Start of Data extract

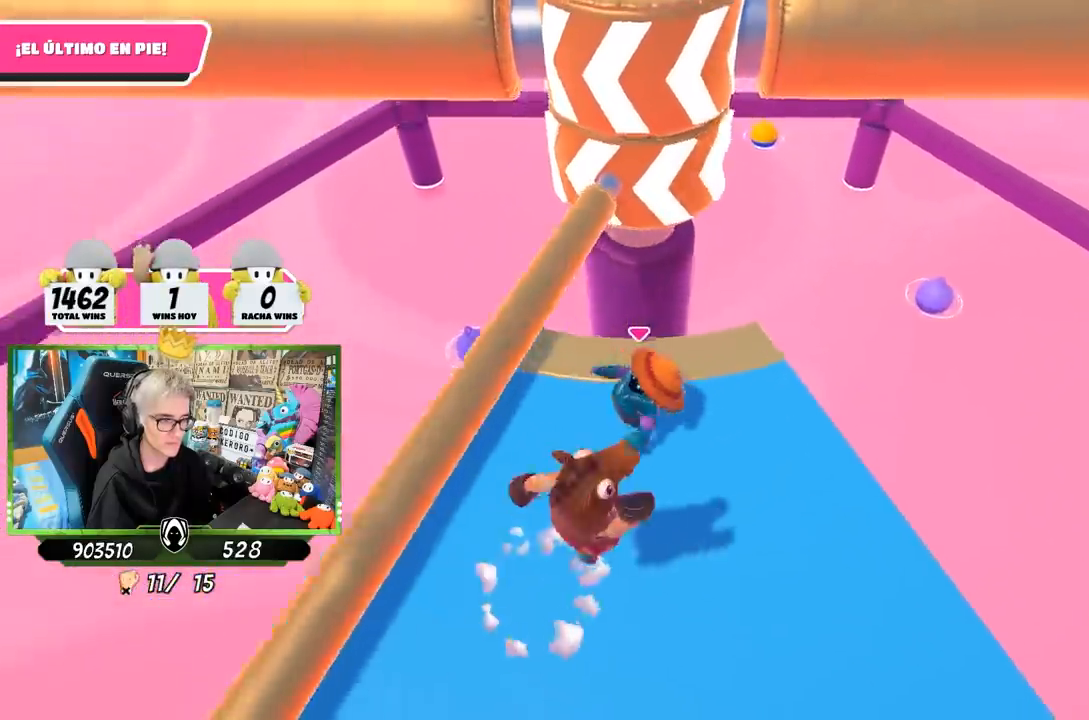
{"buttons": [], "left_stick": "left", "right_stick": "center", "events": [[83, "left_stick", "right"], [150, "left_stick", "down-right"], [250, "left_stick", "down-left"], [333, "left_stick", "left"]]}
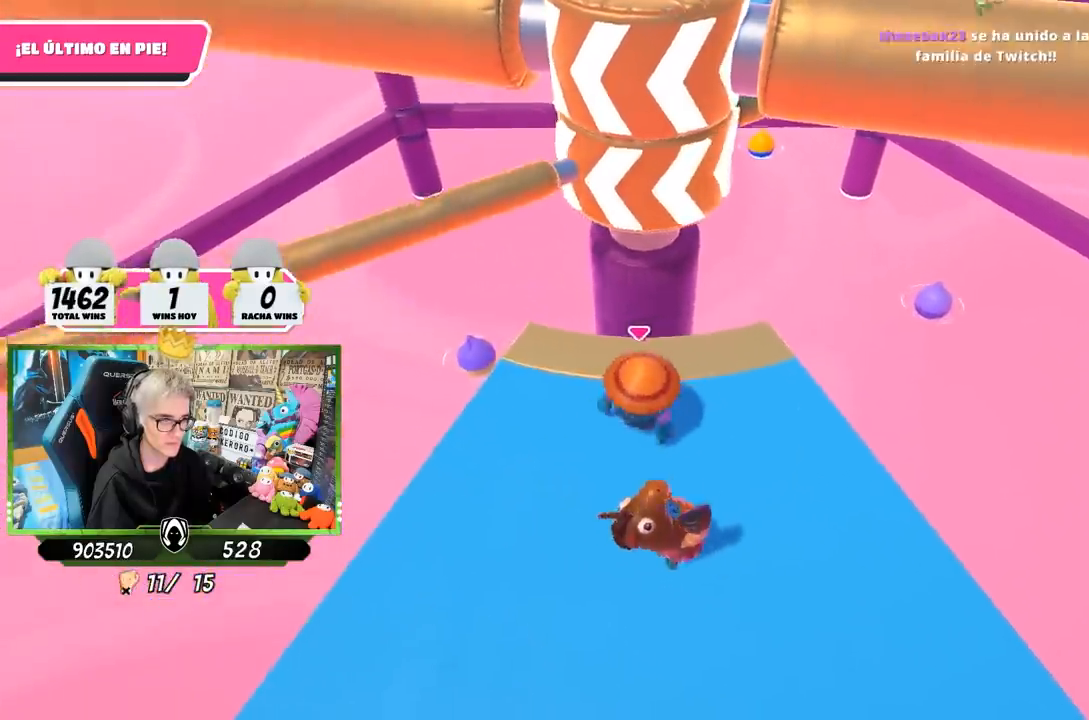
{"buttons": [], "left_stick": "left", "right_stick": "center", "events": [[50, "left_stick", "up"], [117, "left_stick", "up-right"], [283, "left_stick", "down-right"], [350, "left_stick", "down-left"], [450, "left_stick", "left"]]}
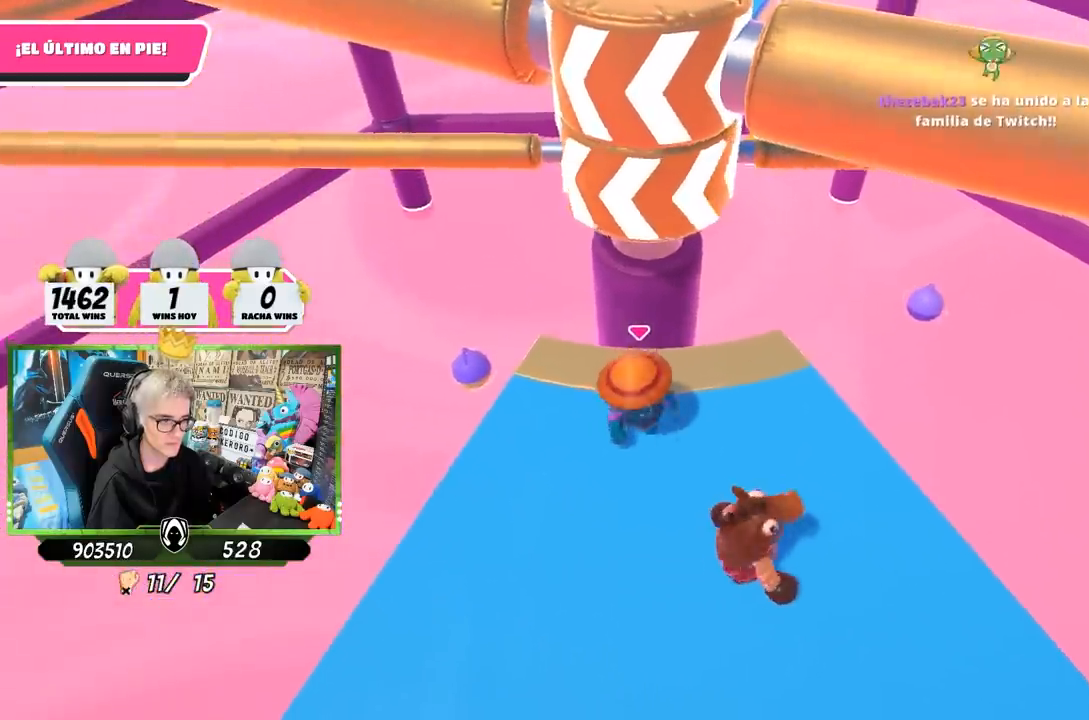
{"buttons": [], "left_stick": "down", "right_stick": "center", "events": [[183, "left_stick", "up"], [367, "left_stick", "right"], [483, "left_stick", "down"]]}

End of Data extract

• What is needed:
Pictures aside, reproduce the listing above exactly.

• Expected output:
{"buttons": [], "left_stick": "left", "right_stick": "center", "events": [[83, "left_stick", "right"], [150, "left_stick", "down-right"], [250, "left_stick", "down-left"], [333, "left_stick", "left"]]}
{"buttons": [], "left_stick": "left", "right_stick": "center", "events": [[50, "left_stick", "up"], [117, "left_stick", "up-right"], [283, "left_stick", "down-right"], [350, "left_stick", "down-left"], [450, "left_stick", "left"]]}
{"buttons": [], "left_stick": "down", "right_stick": "center", "events": [[183, "left_stick", "up"], [367, "left_stick", "right"], [483, "left_stick", "down"]]}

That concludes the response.